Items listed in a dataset

□ □ □

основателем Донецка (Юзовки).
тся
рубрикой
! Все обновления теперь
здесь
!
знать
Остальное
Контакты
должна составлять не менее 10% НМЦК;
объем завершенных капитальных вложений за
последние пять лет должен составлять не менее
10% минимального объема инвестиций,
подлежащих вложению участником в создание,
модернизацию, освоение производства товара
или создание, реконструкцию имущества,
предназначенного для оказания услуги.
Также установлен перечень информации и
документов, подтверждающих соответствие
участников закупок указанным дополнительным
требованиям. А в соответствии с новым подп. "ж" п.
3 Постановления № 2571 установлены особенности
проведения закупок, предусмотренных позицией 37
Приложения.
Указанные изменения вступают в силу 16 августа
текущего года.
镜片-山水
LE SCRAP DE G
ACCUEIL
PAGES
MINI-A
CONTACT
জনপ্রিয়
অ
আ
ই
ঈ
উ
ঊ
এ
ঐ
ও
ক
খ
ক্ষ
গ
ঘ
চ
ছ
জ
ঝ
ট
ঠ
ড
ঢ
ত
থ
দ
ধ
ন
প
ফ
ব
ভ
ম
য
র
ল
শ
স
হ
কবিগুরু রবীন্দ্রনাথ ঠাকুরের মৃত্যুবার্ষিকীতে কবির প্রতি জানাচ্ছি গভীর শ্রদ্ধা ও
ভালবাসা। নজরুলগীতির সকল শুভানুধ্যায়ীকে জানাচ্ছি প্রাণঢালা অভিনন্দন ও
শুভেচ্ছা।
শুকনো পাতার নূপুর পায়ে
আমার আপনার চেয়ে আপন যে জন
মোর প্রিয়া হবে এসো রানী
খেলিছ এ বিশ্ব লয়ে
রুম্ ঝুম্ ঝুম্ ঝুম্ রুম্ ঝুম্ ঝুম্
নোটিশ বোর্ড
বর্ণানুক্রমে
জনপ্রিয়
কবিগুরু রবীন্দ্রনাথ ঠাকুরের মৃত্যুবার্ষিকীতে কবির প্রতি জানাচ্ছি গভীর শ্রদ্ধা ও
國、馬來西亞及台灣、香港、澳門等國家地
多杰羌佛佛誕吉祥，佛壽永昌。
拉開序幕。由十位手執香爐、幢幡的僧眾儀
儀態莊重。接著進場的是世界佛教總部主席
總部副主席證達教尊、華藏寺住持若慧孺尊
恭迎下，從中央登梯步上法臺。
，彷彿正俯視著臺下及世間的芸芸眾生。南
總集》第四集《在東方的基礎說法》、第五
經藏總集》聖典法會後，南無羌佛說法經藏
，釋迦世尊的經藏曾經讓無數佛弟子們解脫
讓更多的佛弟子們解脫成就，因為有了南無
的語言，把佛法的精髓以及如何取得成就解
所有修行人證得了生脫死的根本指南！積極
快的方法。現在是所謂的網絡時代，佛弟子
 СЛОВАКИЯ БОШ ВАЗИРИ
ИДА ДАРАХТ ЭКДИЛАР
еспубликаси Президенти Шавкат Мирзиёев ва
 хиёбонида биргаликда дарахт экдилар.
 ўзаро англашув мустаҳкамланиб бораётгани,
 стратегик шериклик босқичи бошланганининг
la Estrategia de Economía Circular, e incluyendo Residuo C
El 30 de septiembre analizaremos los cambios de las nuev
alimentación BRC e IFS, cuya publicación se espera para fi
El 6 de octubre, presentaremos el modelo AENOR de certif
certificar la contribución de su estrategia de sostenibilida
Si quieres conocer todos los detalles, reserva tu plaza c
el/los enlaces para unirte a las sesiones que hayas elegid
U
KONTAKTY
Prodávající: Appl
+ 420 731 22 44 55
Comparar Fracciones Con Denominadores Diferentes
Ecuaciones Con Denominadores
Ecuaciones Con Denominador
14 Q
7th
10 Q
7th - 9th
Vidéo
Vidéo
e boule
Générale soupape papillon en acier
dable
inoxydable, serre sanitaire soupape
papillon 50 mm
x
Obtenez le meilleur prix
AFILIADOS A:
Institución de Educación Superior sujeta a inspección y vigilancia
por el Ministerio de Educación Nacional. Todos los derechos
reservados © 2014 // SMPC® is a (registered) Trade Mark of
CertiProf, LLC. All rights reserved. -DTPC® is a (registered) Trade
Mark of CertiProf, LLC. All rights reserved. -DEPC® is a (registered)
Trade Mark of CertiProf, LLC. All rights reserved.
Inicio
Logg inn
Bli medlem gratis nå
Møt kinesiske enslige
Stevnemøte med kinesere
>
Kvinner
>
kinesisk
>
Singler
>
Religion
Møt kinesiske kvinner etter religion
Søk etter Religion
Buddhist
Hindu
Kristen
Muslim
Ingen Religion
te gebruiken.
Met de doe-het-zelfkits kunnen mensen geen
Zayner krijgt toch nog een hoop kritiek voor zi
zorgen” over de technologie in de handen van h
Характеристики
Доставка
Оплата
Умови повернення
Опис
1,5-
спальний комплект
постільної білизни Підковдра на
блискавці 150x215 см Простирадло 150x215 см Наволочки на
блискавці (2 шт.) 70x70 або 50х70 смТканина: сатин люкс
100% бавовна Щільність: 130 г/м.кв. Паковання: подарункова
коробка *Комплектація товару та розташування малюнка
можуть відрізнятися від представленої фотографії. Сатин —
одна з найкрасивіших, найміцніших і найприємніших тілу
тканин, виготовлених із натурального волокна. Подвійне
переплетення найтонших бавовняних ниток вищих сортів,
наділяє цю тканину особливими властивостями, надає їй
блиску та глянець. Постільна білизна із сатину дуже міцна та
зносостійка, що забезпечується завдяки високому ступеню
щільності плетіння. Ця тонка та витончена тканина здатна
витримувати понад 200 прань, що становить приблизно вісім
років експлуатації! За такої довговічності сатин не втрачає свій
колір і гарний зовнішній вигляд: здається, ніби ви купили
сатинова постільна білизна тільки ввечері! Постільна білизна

□ □ □

* **Exercise prompt**
Scan the data above for the string "registered" and copy each line where it appears.

* **Result below**
reservados © 2014 // SMPC® is a (registered) Trade Mark of
CertiProf, LLC. All rights reserved. -DTPC® is a (registered) Trade
Mark of CertiProf, LLC. All rights reserved. -DEPC® is a (registered)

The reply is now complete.